▶ [Job item]:
Reproduce every line of the material below word for word, keeping each line break where it falls.

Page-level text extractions
»»

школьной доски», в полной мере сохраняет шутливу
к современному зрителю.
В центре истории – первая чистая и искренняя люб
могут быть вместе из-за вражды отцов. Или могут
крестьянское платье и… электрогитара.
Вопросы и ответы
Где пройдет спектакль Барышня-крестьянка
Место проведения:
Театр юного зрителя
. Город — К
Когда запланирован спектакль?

««

▶ [Answer to this task]:
школьной доски», в полной мере сохраняет шутливу
к современному зрителю.
В центре истории – первая чистая и искренняя люб
могут быть вместе из-за вражды отцов. Или могут
крестьянское платье и… электрогитара.
Вопросы и ответы
Где пройдет спектакль Барышня-крестьянка
Место проведения:
Театр юного зрителя
. Город — К
Когда запланирован спектакль?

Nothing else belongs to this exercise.